Parenting is a long journey, and I am often very angry. Every time after scolding, I began to regret that I shouldn't have yelled at my child. Although I loved him very much, I would inadvertently destroy his heart little by little. Later, I reflected that my heart was not strong - DayDayNews

This weekend, my daughter said she wanted to shoot Douyin. She chose one and combined it with the rhythm of movements. I asked her to practice it first. She can make up her own favorite movements or add in the movements taken by others. The goal is to maintain the shooting process. The coherence of action connections. As a result, she got it right after practicing for a while. I asked her to perform it once and felt that the effect was not good. I asked her to practice it a few more times and she got it right. I spoke a bit loudly at that time, basically teaching her not to give up halfway and to back down when encountering any difficulties.

Parenting is a long journey, and I am often very angry. Every time after scolding, I began to regret that I shouldn't have yelled at my child. Although I loved him very much, I would inadvertently destroy his heart little by little. Later, I reflected that my heart was not strong - DayDayNews

When my husband heard that my voice was a little loud, he came over and reminded me to calm down and be patient. A good child also needs patience and good parents to guide him. I calmed down instantly and lowered my voice.

Parenting is a long journey, and I am often very angry. Every time after scolding, I began to regret that I shouldn't have yelled at my child. Although I loved him very much, I would inadvertently destroy his heart little by little. Later, I reflected that my heart was not strong - DayDayNews

It is said that a child’s character has a lot to do with the family. My daughter’s character is a little impetuous and not confident. This may have a lot to do with the fact that we often yell and scold her. Every time I think of this, I feel sorry for her and tell myself to calm down and control it. Take good care of your own emotions, be tolerant of your child's minor problems and emotions, and help guide her to correct them. The child should be allowed to make mistakes. After all, she is still a child and cannot use adults' thoughts and behaviors to demand her.

Parenting is a long journey, and I am often very angry. Every time after scolding, I began to regret that I shouldn't have yelled at my child. Although I loved him very much, I would inadvertently destroy his heart little by little. Later, I reflected that my heart was not strong - DayDayNews

Forrest Gump's mother in "Forrest Gump" really admired her inner strength and wisdom. When the school rejected Forrest Gump because of his low intelligence, she did not give up and comforted him that he was just like ordinary people. , while working hard to find ways for A-Gump to enter this school. Because of her encouragement and gentleness, Forrest Gump lived in a loving family since he was a child. Therefore, when he grew up, he has always been kind and brave, dedicated to work, and attached great importance to love and justice. These virtues made him a legendary life.

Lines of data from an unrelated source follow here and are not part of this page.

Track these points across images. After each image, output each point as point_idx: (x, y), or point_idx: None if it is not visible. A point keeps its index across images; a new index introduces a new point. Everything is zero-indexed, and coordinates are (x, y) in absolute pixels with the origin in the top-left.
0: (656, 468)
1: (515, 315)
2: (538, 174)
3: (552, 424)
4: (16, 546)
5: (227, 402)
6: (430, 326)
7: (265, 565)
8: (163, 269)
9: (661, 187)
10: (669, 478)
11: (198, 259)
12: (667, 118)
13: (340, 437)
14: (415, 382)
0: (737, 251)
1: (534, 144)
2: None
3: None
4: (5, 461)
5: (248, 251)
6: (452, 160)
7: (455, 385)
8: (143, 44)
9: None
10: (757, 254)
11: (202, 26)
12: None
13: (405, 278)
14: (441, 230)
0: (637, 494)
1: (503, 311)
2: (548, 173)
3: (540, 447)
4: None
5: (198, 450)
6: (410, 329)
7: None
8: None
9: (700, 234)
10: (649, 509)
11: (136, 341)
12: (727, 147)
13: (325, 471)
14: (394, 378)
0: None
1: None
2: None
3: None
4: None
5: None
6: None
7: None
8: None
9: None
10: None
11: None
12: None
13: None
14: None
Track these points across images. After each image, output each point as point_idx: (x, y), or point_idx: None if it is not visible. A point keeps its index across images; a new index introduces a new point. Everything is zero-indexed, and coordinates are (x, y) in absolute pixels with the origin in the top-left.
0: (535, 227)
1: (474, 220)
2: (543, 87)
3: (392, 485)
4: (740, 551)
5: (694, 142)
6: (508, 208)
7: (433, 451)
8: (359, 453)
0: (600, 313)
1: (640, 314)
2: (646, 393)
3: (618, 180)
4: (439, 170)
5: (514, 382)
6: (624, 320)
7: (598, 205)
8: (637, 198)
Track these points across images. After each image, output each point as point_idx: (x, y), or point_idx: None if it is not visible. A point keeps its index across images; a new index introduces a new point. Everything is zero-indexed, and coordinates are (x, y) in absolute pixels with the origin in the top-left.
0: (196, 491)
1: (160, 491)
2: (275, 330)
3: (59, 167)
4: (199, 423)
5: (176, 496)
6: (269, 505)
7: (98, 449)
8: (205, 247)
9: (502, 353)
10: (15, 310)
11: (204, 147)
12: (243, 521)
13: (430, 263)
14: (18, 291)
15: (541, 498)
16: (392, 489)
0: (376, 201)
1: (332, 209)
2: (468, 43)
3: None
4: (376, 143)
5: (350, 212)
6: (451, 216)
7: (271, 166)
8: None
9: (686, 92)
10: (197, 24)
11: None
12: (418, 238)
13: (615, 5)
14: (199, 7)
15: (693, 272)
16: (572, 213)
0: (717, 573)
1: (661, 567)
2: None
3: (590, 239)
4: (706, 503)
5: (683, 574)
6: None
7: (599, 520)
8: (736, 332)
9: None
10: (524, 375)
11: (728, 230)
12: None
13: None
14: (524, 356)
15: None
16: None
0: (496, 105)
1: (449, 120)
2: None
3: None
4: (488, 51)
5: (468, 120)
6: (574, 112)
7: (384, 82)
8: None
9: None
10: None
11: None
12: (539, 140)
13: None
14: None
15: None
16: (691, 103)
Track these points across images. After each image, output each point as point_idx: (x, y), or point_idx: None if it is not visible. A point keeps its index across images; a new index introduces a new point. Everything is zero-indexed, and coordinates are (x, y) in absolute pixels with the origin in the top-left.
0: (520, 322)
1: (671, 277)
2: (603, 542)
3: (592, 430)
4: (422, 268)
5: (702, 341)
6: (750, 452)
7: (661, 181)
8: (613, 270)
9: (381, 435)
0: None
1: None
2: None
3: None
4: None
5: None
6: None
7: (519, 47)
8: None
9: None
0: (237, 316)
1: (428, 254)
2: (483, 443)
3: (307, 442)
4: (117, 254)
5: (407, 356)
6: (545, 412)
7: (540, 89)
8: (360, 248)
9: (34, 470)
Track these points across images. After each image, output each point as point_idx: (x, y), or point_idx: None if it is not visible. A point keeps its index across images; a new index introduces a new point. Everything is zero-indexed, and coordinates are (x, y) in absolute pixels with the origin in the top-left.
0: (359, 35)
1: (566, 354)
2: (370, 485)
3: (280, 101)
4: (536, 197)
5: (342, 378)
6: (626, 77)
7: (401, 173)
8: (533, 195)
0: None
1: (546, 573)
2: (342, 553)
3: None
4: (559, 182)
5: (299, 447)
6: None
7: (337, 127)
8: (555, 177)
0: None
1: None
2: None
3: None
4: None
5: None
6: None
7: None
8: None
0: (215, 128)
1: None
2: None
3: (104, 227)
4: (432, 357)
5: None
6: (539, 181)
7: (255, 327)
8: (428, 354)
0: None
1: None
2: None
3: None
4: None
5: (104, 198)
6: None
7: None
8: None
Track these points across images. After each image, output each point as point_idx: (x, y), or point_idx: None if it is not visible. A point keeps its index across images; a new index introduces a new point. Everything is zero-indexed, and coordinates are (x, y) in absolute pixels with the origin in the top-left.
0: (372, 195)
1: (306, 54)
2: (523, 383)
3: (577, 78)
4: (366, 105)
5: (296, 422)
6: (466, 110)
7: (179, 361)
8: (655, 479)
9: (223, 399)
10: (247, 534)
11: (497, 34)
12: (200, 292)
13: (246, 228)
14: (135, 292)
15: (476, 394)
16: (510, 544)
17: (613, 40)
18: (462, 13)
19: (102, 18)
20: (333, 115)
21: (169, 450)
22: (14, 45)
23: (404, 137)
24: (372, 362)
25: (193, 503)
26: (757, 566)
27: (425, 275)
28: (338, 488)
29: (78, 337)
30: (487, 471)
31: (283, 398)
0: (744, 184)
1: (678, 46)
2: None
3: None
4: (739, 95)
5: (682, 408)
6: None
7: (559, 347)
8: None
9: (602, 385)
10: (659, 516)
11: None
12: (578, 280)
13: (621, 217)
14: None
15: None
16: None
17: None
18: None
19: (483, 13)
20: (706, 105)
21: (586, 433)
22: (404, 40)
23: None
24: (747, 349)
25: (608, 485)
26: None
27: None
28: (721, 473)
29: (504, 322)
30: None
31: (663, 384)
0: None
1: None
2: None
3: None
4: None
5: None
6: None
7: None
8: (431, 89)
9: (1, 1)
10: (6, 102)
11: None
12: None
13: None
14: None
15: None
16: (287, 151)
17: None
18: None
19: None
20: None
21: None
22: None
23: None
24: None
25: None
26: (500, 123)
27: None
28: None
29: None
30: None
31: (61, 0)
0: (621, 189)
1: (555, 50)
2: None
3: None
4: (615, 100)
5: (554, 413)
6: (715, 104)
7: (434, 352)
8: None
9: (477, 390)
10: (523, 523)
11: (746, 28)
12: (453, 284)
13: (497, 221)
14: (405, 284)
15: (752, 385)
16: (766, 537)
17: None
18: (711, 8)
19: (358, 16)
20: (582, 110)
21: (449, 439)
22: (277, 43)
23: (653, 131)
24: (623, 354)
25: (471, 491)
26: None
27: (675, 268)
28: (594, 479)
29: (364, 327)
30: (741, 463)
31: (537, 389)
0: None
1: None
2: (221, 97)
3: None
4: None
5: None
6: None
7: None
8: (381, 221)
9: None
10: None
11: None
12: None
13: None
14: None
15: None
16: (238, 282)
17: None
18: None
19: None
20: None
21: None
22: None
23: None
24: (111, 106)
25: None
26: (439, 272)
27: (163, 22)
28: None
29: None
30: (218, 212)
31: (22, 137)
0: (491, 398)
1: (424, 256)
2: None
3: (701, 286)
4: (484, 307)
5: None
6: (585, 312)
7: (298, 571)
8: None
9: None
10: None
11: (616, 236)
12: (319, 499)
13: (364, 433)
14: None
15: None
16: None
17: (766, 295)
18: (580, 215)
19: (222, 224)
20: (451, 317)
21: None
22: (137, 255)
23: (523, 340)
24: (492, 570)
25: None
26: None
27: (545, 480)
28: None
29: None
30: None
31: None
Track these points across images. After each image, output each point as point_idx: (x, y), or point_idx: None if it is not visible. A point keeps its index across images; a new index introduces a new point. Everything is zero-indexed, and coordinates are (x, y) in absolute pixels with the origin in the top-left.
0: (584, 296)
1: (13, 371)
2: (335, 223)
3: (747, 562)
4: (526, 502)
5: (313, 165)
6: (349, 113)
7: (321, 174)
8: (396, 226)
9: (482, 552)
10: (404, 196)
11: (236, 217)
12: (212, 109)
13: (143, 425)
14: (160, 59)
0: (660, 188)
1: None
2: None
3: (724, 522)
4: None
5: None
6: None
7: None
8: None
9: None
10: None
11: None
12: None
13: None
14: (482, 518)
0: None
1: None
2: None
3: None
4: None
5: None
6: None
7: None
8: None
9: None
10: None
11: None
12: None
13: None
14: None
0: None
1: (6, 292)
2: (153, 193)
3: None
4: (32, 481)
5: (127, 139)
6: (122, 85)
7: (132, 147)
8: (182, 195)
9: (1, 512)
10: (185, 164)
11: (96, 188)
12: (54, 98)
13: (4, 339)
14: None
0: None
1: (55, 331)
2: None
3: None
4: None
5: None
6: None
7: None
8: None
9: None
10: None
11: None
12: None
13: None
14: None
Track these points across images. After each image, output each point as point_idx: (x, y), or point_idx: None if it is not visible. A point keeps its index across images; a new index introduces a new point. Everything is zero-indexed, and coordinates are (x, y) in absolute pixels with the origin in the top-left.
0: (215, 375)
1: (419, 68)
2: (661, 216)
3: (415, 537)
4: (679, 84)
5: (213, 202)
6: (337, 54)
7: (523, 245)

Parenting is a long journey, and I am often very angry. Every time after scolding, I began to regret that I shouldn't have yelled at my child. Although I loved him very much, I would inadvertently destroy his heart little by little. Later, I reflected that my heart was not strong - DayDayNews

Mother's love truly has no borders. Love is not about working hard for her all her life, but about instilling the correct outlook on her child, cultivating his good character and habits, and giving him a strong heart. These are precious treasures that will accompany him throughout his life and no one can take them away.

Parenting is a long journey, and I am often very angry. Every time after scolding, I began to regret that I shouldn't have yelled at my child. Although I loved him very much, I would inadvertently destroy his heart little by little. Later, I reflected that my heart was not strong - DayDayNews

You should always remind yourself to open up your own pattern. Allow children to make mistakes and teach them patiently. Yelling and scolding will only make her become more rebellious, less confident, and more fragile inside.